* _TEXTO PARA ANALIZAR_:
El desespero por los más de tres meses sin recibir sueldos, los 14 voluntarios del Cuerpo de Bomberos de Lorica (Córdoba) y cinco del área administrativa, colgaron las mangueras y las botas para declararse en huelga.

Los vehículos quedaron estacionados en la sede operativa, y sobre ellos, y en las paredes, colgaron cartulinas que avisan el paro.

En diálogo con LA FLECHA, el comandante de los bomberos, José Polo Gaviria, anotó que la cuenta yace en la tesorería de la Alcaldía de Lorica, aseguró que ni la alcaldesa Nancy Jattin; ni el tesorero, Miguel Burgos; ni el secretario de gobierno, Ricardo Negrete, respondieron sobre tiempos de pagos.

El comandante Polo Gaviria agregó que el vetusto edificio, que antes fue el matadero municipal, también fue afectado por un vendaval que logró desprender parte del techo, para lo que tampoco hay fondos, menos para mejorar las instalaciones que guardan el último vehículo, que sirvió para pasear a la medallista Leicy Santos por las calles de la ciudad.

“SI NO PAGAN, NO APAGAMOS”

Sin respuestas de la cúpula administrativa de la Alcaldía, ni del comandante Gaviria, los voluntarios optaron suspender labores. Una de las pancartas fijadas en la sede donde fueron acomodados hace una década, después de cerrado el matadero municipal, reza la frase “Si no pagan, no apagamos”. Esto para significar lo que implica el riesgo que corren Lorica y los municipios vecinos con los que celebraron convenio: Purísima, Chimá, Momil y San Antero.

Un voluntario que solicitó omitir su identidad, señaló que su hogar está en una caótica situación. Aseguró que en la tienda del barrio ya le cerraron el crédito y que está al borde del desespero.

En años anteriores, varios optaron rebuscarse como ‘mototaxistas’ para llevar algo a sus casas, mientras se normalizaba la tensa relación que hubo entre la administración municipal y el cuerpo de socorro.

Esta vez aguardan que aquellos tiempos sean cosa del pasado y que la nueva crisis dure pocos días.

Aspecto interno del Cuerpo de Bomberos de Lorica.

* _DATOS PROPORCIONADOS_:

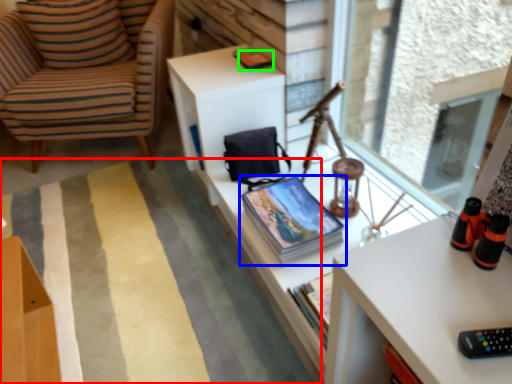
Question: Based on their relative distances, which object is farther from plain (highlighted by a red box)? Choose from book (highlighted by a blue box) and magazine (highlighted by a green box).

Choices:
 (A) book
 (B) magazine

* _QUÉ DEBES HACER_:
a) Responde estas preguntas con base en la nota sobre los bomberos de Lorica:
(i) ¿Cuántos voluntarios del Cuerpo de Bomberos de Lorica se declararon en huelga?
(ii) ¿Qué funcionó antes en el edificio que ocupan los bomberos?
(iii) ¿Con qué municipios vecinos celebraron convenio?
b) Por favor, copia textualmente el pasaje de la nota sobre los bomberos de Lorica que va desde "Un voluntario que" hasta "Bomberos de Lorica.".

* _RESPUESTAS ESPERADAS_:
a)
(i) 14 voluntarios.
(ii) El matadero municipal.
(iii) Purísima, Chimá, Momil y San Antero.

b)
Un voluntario que solicitó omitir su identidad, señaló que su hogar está en una caótica situación. Aseguró que en la tienda del barrio ya le cerraron el crédito y que está al borde del desespero.

En años anteriores, varios optaron rebuscarse como ‘mototaxistas’ para llevar algo a sus casas, mientras se normalizaba la tensa relación que hubo entre la administración municipal y el cuerpo de socorro.

Esta vez aguardan que aquellos tiempos sean cosa del pasado y que la nueva crisis dure pocos días.

Aspecto interno del Cuerpo de Bomberos de Lorica.